This may offend some viewers, but…

Response to ‘Religious Intolerance, or What I Want to Say When Asked Why I Have a Problem with Religion.’
(The original is sometimes no longer available that I can find, but was a long series of headlines pointing out violence and oppression in the name of religion, and it featured a mix of faiths roughly proportionate to the number of adherents to those faiths worldwide. 


I know this may really make some folks mad, particularly if you happen to be a religious literalist of any stripe. But I just can’t keep forgiving the constant harm done by the childish refusal of my species to give up its fear of the dark and its need for a fairy-tale…  And I know what the argument in response to the post references above will be: people like this aren’t ‘real Christians (or Muslims, or Jews or whatever).’

Sorry, that won’t work. For one thing, that’s a very basic fallacy of argument, known as the ‘no true Scotsman’ fallacy. You don’t get to say that someone who does something awful in the name of Christianity isn’t a Christian because you don’t like what they did, or the way they understand or interpret your ‘good book.’ You don’t get to sneak out from under the atrocities done in the name of religion (like Crusades and Jihad and Hitler and misogyny) by saying those examples don’t count. They used the same book, the same ideology, the same names, and they were every bit as confident in their interpretation of the doctrine as you are. 

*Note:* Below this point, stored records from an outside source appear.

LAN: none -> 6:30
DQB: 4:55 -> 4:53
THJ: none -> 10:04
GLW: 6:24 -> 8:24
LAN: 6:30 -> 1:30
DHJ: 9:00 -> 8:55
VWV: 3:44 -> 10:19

Furthermore, there is a (terrifically important) difference between placing responsibility on religion as a social/cultural institution and placing responsibility on every religious person. The Catholic Church carries the blame for an ongoing pattern of child molestation, but naturally, that doesn’t make every Catholic a child molester. That fact does not absolve the Church as an institution for those harms, however. (Nor, incidentally, does whatever good it may have done absolve it from responsibility for the harm it has done.) What it DOES do, however, is put every supporter of that institution on record as abetting the wrongs done by an institution that they continue to support. People argue that Hamas isn’t so bad because they bring food to refugees, but that doesn’t seem to buy Hamas or its supporters much ground, now, does it? 

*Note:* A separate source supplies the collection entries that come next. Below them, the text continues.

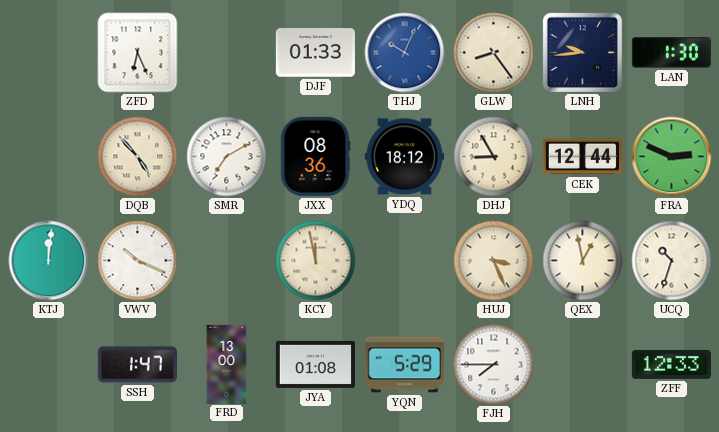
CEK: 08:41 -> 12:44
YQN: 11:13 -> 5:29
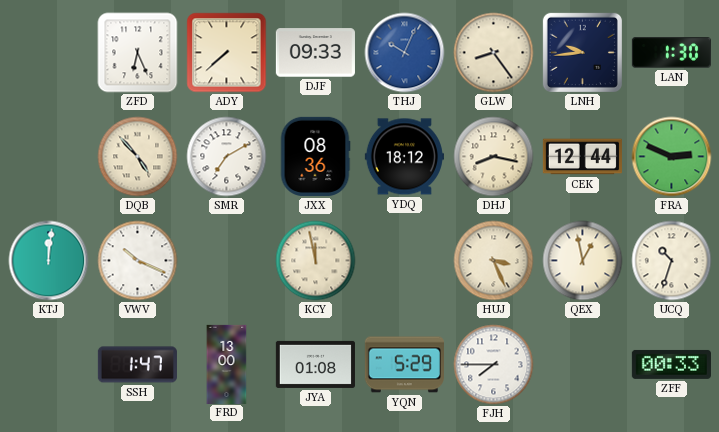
ADY: none -> 7:38
DJF: 01:33 -> 09:33
DHJ: 8:55 -> 8:17
ZFF: 12:33 -> 00:33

This brings me to the second point. The people in every one of the examples in the post mentioned above did what they did based on their belief in the same god, the same book, and the same core doctrine of which you are trying to claim they are not ‘true’ members. Their actions, however abhorrent, can be and are grounded in, defended by, and supported by their source texts and doctrines. Regardless of the text in question, for every verse anyone cites showing that dreadful things are not to be done, there is one (possibly several), that says they should. So I submit that the problem is not with the interpretations of the doctrine after all. The problem is with the doctrine itself. Ultimately, the “fundamentalists” that everyone decries and tries to disown, are simply taking the doctrine back to its “fundamentals.” What does it say that the simplest, most basic interpretation of a doctrine produces horrors? When we must tweak and excuse and rationalize something to make it palatable, we have to ask why we bother. If fundamentalists are reprehensible, we can’t exonerate the doctrine which guides them.

Why? Because it’s ALL interpretation. Because there is no one, definitive, authoritative interpretation for any of these texts. Because it’s all a bunch of archaic, vague, contradictory folklore gathered over centuries that can be used to justify pretty much any damned thing anyone wants it to. And because no one has the slightest whiff of evidence that *this* way of interpreting it is ‘The Right Way.’ But inherent in the very core of any non-trivial interpretation is the idea that ‘my way’ MUST be right, because if it’s not, I lose. And at the end of the day, if one way *has* to be right…you see where I’m going here, don’t you? So the very doctrine at its core is predisposed to allow, justify, reify, and even mandate every one of the examples in the post referenced above. And THAT is why I have a problem with religion.